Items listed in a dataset
-- Opening Marker --

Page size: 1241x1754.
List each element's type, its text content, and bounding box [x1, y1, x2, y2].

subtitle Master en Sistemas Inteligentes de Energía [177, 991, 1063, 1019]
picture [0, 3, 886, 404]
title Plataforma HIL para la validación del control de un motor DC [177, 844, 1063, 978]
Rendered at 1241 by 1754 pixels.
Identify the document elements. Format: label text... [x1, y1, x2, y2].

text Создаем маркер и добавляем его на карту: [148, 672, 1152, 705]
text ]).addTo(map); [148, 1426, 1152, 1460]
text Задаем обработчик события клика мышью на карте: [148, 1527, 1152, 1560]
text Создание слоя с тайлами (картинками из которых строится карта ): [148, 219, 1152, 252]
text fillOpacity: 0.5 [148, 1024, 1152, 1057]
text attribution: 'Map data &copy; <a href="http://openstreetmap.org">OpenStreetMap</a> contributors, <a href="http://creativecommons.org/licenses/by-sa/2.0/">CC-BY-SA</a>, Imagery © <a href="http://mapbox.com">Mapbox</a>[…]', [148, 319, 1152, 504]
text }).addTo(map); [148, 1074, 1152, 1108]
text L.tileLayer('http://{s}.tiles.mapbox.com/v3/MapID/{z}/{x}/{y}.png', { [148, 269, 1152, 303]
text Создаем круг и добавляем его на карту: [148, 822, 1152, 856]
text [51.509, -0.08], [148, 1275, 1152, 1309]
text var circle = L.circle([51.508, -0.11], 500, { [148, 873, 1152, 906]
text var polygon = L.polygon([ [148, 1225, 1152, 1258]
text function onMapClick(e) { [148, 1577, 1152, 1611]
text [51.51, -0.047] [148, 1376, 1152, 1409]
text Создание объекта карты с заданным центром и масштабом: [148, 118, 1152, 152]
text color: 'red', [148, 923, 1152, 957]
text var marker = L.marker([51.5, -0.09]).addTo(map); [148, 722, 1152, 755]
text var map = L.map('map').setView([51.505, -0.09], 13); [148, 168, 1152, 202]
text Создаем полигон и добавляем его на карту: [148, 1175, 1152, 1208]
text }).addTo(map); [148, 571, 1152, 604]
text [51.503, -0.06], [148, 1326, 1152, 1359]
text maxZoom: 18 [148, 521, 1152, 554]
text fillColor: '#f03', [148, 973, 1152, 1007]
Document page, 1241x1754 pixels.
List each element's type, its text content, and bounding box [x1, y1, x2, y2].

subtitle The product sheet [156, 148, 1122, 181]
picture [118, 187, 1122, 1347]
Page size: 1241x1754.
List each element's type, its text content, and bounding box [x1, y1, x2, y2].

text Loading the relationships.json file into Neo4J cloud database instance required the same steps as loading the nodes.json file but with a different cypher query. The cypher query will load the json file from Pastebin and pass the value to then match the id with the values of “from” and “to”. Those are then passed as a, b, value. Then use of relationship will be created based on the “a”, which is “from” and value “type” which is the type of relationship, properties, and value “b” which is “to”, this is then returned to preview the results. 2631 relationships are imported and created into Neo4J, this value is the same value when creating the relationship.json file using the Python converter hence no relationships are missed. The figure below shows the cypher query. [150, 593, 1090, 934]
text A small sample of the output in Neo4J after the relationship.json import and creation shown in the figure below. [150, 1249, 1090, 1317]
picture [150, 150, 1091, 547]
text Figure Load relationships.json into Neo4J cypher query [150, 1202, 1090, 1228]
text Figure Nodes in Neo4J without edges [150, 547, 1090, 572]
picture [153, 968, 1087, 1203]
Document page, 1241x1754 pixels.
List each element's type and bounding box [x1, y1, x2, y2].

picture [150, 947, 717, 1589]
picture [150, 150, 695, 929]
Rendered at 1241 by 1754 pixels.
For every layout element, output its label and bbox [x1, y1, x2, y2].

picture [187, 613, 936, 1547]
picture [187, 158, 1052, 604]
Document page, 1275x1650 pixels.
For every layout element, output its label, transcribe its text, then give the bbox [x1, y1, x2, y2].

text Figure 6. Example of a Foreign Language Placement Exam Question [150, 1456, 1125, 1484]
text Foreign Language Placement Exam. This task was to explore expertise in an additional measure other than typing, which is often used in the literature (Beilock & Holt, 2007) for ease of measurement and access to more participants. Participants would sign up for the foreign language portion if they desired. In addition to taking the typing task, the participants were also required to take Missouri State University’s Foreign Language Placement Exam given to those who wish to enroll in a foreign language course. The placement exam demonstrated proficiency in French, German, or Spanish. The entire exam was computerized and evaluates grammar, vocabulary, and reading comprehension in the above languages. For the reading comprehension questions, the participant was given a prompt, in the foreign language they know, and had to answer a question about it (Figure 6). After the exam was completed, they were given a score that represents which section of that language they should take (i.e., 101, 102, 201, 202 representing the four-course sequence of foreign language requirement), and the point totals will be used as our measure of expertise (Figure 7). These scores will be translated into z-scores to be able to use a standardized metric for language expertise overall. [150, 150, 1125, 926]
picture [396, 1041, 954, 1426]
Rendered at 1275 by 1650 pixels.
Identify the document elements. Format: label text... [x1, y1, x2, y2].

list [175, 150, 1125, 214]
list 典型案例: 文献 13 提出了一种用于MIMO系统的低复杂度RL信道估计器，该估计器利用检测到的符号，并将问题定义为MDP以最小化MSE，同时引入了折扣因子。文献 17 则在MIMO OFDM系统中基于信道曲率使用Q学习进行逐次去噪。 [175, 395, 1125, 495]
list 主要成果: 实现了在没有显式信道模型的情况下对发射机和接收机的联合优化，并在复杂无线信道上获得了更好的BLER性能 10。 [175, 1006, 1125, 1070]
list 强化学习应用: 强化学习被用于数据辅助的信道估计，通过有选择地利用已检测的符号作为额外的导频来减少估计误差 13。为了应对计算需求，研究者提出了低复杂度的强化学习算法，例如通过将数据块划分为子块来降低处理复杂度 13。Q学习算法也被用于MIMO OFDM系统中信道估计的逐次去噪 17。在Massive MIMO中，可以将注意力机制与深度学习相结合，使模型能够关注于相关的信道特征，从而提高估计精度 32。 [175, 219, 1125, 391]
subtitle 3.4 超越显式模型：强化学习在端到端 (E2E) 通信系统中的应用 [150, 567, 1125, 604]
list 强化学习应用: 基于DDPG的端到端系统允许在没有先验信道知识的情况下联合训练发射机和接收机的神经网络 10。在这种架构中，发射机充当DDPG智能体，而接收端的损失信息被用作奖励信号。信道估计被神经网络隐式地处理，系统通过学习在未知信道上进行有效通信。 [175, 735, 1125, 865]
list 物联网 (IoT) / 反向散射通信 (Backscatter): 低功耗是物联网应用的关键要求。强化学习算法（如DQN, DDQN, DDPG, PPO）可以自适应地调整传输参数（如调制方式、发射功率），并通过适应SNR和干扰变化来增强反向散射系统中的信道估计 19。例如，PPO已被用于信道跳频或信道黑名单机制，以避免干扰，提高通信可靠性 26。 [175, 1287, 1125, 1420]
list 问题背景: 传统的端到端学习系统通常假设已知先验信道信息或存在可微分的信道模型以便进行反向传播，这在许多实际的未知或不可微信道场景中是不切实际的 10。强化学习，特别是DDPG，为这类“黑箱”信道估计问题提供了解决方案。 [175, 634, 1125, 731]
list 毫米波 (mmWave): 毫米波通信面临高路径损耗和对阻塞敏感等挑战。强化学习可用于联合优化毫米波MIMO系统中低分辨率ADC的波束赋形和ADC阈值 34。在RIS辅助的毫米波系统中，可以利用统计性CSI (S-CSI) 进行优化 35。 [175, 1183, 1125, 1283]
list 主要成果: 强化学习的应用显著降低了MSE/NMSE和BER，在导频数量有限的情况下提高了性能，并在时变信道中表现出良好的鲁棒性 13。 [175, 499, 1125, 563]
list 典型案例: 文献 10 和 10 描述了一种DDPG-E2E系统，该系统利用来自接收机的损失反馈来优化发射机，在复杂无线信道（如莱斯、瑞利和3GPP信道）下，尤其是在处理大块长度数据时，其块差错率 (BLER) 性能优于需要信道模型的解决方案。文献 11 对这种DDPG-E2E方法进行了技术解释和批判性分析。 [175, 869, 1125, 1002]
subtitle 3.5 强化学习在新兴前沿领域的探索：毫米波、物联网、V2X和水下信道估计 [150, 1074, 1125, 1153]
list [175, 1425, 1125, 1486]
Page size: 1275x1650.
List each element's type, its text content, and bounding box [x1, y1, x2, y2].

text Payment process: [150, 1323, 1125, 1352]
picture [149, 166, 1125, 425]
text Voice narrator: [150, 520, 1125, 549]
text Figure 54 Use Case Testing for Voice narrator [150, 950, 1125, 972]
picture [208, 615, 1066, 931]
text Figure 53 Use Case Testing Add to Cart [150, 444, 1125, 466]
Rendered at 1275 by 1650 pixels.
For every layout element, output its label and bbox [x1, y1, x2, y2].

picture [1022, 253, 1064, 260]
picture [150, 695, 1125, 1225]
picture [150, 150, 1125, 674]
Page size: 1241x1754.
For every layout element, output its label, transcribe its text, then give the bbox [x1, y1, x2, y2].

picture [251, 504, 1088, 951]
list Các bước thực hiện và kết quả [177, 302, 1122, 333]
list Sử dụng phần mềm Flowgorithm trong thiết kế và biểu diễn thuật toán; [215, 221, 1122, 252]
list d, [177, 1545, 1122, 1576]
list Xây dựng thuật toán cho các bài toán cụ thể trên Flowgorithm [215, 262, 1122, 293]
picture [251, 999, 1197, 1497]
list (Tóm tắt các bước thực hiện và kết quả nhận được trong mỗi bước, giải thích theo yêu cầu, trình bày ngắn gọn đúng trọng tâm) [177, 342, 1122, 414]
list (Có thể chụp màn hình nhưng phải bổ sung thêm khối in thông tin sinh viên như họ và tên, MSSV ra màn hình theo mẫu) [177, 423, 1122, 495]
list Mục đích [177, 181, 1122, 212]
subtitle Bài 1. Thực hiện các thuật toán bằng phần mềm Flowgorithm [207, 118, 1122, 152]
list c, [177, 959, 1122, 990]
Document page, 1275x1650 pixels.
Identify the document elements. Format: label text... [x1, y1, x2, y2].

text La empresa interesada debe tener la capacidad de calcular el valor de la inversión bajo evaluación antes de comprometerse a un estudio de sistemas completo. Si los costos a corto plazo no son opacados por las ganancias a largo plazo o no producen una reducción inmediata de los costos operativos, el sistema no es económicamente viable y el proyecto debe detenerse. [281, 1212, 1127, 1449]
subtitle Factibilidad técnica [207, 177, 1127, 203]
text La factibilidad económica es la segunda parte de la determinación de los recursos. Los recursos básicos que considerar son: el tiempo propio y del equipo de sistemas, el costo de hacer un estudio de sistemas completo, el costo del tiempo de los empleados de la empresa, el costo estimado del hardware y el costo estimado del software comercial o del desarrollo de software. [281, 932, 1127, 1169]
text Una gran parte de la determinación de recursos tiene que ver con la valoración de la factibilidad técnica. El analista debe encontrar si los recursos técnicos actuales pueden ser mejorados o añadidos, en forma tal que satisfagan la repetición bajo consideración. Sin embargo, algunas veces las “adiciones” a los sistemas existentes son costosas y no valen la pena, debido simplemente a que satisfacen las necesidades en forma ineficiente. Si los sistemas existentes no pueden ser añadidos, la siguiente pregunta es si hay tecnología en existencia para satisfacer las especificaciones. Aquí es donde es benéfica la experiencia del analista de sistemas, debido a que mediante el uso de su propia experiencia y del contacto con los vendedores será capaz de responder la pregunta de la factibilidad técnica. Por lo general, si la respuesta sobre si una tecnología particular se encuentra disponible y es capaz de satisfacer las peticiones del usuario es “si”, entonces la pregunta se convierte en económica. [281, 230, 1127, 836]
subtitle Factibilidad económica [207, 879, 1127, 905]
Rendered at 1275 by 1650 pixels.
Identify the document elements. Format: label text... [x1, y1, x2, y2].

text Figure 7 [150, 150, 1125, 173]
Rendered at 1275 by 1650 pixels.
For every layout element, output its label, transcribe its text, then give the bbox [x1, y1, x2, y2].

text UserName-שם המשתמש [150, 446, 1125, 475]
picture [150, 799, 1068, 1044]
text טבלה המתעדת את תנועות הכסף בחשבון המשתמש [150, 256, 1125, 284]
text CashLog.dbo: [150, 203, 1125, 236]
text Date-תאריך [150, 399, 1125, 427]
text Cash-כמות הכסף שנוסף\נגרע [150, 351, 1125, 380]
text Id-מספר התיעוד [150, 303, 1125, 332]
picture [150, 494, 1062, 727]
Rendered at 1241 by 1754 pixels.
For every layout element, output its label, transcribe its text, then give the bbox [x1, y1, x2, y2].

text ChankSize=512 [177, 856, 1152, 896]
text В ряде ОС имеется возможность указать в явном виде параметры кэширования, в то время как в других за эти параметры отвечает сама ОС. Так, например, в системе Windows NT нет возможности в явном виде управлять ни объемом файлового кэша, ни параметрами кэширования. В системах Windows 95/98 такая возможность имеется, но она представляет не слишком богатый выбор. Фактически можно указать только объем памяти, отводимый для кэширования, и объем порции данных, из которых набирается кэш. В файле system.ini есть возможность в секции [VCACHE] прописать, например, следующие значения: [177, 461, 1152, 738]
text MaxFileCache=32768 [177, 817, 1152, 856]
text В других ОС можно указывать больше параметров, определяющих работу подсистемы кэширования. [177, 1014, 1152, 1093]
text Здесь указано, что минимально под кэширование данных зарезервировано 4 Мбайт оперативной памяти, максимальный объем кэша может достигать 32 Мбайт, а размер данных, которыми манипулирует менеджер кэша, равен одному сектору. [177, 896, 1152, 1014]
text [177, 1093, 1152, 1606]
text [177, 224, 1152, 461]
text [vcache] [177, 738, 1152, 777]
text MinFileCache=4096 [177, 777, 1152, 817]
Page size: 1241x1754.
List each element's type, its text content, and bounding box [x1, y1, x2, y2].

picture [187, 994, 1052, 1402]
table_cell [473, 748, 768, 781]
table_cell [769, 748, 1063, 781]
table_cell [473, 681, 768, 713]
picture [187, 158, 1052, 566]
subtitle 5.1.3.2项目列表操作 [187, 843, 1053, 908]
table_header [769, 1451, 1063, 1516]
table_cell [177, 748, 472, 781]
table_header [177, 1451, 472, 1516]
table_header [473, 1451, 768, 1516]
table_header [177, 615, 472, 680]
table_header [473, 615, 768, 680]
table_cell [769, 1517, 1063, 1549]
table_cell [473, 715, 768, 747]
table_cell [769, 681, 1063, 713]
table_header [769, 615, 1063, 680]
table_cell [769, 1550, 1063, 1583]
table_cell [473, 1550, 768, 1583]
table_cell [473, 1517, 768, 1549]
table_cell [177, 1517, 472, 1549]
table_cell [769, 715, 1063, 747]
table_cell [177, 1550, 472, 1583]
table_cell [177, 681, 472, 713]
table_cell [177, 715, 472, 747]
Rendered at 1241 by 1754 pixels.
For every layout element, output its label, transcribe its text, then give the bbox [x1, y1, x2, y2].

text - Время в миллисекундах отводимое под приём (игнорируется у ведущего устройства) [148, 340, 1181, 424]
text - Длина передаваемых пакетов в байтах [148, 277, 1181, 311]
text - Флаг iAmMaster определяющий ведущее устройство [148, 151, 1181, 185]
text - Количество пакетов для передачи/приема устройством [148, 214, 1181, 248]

-- Closing Marker --

— YOUR GOAL —
An exact copy of the lines from the one with "table_cell [473, 1517, 768, 1549]" to the final line of the entries is all that the answer should hold.

— RESPONSE BOX —
table_cell [473, 1517, 768, 1549]
table_cell [177, 1517, 472, 1549]
table_cell [769, 715, 1063, 747]
table_cell [177, 1550, 472, 1583]
table_cell [177, 681, 472, 713]
table_cell [177, 715, 472, 747]
Rendered at 1241 by 1754 pixels.
For every layout element, output its label, transcribe its text, then give the bbox [x1, y1, x2, y2].

text - Время в миллисекундах отводимое под приём (игнорируется у ведущего устройства) [148, 340, 1181, 424]
text - Длина передаваемых пакетов в байтах [148, 277, 1181, 311]
text - Флаг iAmMaster определяющий ведущее устройство [148, 151, 1181, 185]
text - Количество пакетов для передачи/приема устройством [148, 214, 1181, 248]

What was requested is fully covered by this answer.